Maharashtra makes domicile certificate mandatory for bike-taxi permits from August 1
Synopsis
Key Takeaways
The Maharashtra government on Tuesday, 7 July 2025, announced that a valid state domicile certificate will be mandatory for obtaining bike-taxi permits and commercial transport licences, in a significant policy shift aimed at curbing illegal passenger transport and strengthening commuter safety. State Transport Minister Pratap Sarnaik made the announcement in the Maharashtra Legislative Assembly, stating the mandate will take effect from 1 August 2025.
What Triggered the Announcement
The policy directive came in response to a query raised during Question Hour by Shiv Sena MLA Dilip Lande, who flagged a sharp rise in unregulated public transport across major urban centres. Lande expressed particular concern over the safety of women and school students.
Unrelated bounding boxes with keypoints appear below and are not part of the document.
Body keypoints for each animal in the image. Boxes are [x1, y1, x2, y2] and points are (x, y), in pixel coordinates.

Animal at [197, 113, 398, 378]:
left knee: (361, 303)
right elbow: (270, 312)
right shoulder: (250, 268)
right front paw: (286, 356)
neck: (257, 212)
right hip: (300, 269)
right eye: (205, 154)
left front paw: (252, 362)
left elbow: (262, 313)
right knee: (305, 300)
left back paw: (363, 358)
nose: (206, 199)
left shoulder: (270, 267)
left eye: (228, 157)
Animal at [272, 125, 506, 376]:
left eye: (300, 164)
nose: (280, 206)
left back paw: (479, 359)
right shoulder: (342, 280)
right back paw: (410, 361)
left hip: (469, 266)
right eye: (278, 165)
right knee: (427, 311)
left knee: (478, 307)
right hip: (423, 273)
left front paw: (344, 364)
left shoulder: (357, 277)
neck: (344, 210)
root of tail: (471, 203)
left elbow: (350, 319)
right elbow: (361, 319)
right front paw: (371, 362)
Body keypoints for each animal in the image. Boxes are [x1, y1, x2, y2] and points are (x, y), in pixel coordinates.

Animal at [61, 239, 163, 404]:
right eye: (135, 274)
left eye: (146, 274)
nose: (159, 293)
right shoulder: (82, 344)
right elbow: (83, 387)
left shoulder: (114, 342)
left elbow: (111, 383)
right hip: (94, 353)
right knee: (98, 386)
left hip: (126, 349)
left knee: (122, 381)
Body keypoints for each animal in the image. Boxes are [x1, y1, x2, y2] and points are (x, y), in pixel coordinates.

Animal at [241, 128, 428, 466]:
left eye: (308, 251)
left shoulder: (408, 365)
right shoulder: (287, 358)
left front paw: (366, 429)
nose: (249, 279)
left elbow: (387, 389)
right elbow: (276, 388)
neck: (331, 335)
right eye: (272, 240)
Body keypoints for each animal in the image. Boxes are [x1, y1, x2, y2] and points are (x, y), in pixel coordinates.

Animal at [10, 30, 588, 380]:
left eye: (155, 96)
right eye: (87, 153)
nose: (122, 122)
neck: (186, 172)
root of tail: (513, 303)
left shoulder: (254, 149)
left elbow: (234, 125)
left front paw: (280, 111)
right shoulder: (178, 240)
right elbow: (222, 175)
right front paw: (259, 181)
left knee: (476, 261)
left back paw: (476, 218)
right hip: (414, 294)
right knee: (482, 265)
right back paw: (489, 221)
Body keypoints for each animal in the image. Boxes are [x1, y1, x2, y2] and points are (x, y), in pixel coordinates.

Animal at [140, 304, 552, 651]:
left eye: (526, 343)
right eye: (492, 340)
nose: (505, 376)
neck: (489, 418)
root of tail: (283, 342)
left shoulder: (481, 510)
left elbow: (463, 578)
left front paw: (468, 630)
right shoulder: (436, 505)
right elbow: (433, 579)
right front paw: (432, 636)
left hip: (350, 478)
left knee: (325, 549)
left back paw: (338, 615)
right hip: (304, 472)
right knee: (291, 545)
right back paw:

'The roads are currently flooded with illegal vehicles and unverified operators running bike-taxi services without proper registration, badges, or driving licences,' MLA Lande said in the House. 'A significant number of these operators have undergone zero police character verification, creating a massive security threat to daily commuters. The state government must launch a thorough investigation and register criminal cases against those flouting the rules.'
Scale of the Problem
Responding to the debate, Minister Sarnaik acknowledged that an estimated 4,00,000 to 4,50,000 app-based bike-taxis were operating unauthorisedly across the state without commercial clearance — a figure that underscores the scale of the grey market that has taken root. According to data tabled in the Assembly on Tuesday, enforcement squads intercepted nearly 1,000 vehicles operating illegally between April 2025 and May 2026, recovering more than ₹18.5 lakh in penalties. Despite these crackdowns, enforcement remained difficult because app-based platforms operated on unified national applications.
'We are witnessing a dangerous trend where individuals from other states move to Maharashtra, purchase two-wheelers, and immediately begin operating commercial passenger services without valid documentation,' Sarnaik said. 'This will no longer be tolerated. To restore order and security, the state will only grant bike-taxi permits to applicants holding a valid Maharashtra Domicile Certificate,' he added.
A Shift from Outright Ban to Regulated Framework
Notably, the announcement marks a decisive pivot from the state's earlier stance of attempting to ban app-based bike-taxis entirely. Instead, the administration will formally legalise and regulate the sector under a structured framework with strict eligibility parameters. This comes amid a backdrop of sustained legal disputes — throughout the past year, the Maharashtra Transport Department had been locked in enforcement drives and court battles against major ride-hailing aggregators.
In 2025, the state had notified rules restricting bike-taxis exclusively to electric vehicles (EVs). However, app-based platforms continued deploying large fleets of petrol-powered private two-wheelers for commercial rides, exposing a significant loophole in regional transport authority (RTO) monitoring.
Triple Objective Ahead of Local Elections
The transition to a domicile-linked permit system serves three stated objectives for the state government: it establishes a definitive paper trail for every driver to enhance women's safety, introduces a new stream of non-tax revenue for the state, and reserves micro-entrepreneurship opportunities for local youth. The drafted rules have been dispatched to the Law and Judiciary Department for statutory clearance, according to Transport Department sources.
With the 1 August 2025 deadline approaching, the sector — and the hundreds of thousands of operators currently functioning without documentation — faces a hard reckoning.